Acting Administrator Thomas O. Paine chaired a review attended by senior NASA managers the day before the announcement. The decision was made following a detailed analysis of the recently completed Apollo 7 mission, certification of changes made to the Saturn V following the Pogo problems encountered during Apollo 6, completion of flight computer programs for deep space and lunar missions, and rehearsal through computer simulations of the Mission Control ground systems. George E. Mueller, Associate Administrator for Manned Space Flight, stated the lunar orbit option would significantly advance the Apollo Program by providing NASA with valuable experience in navigation and communications at lunar distances. Dr. Paine summarized, “We have concluded that we are ready to fly this advanced mission around the Moon.”
Recent Soviet space activities may have provided additional pressure to the decision. These include Zond 5 making the first unpiloted circumlunar flight in September 1968, the return of Soviet cosmonauts to space with Georgi T. Beregovoy’s Soyuz 3 space flight and rendezvous with the uncrewed Soyuz 2 in October, and Zond 6 then about to loop around the Moon on another unpiloted circumlunar flight.
The flight plan for Apollo 8, the first crewed circumlunar expedition, called for an open-ended mission using commit points to advance to each successive goal. Launch was planned for December 21, 1968, from Kennedy Space Center’s Launch Complex 39A. The Saturn V rocket would place the Apollo 8 spacecraft still attached to its third stage into Earth orbit. After two or three revolutions, the third stage would re-ignite to perform the Trans-Lunar Injection maneuver to send Apollo 8 toward the Moon, after which the spacecraft would separate from the spent stage for the three-day coast to the Moon. The Apollo Service Propulsion System (SPS) would ignite to slow the spacecraft to enter an elliptical orbit around the Moon. Two lunar revolutions later, the orbit would be circularized. After 10 orbits around the Moon, the SPS would reignite to speed them on their way back to Earth. Just prior to reentry, the Command Module would separate from the Service Module and enter the Earth’s atmosphere at a record 24,000 miles per hour.
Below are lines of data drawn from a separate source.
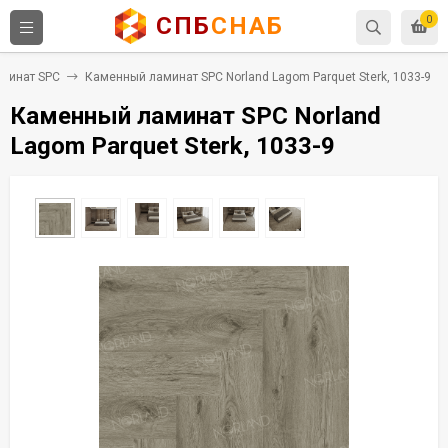
СПБ
СНАБ
0
минат SPC
Каменный ламинат SPC Norland Lagom Parquet Sterk, 1033-9
Каменный ламинат SPC Norland
Lagom Parquet Sterk, 1033-9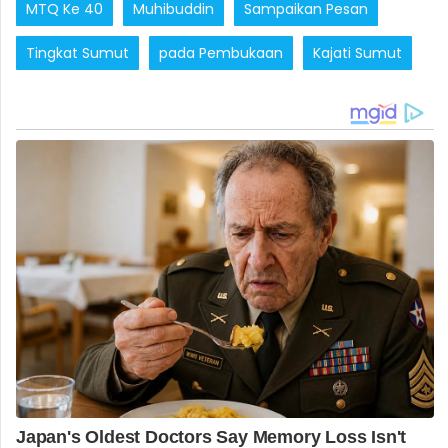
MTQ Ke 40
Muhibuddin
Sampaikan Pesan
Tingkat Sumut
pada Pembukaan
Kajati Sumut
Three main parachutes would ensure a safe splashdown in the Pacific Ocean, ending the history-making six-day mission.
The crew assigned to the Apollo 8 mission, Commander Frank Borman, Command Module Pilot James A. Lovell, and Lunar Module Pilot William A. Anders, held a news conference in the auditorium at the Manned Spacecraft Center, now the Johnson Space Center in Houston, on November 16. They spent an hour describing their upcoming mission and answered questions from news reporters.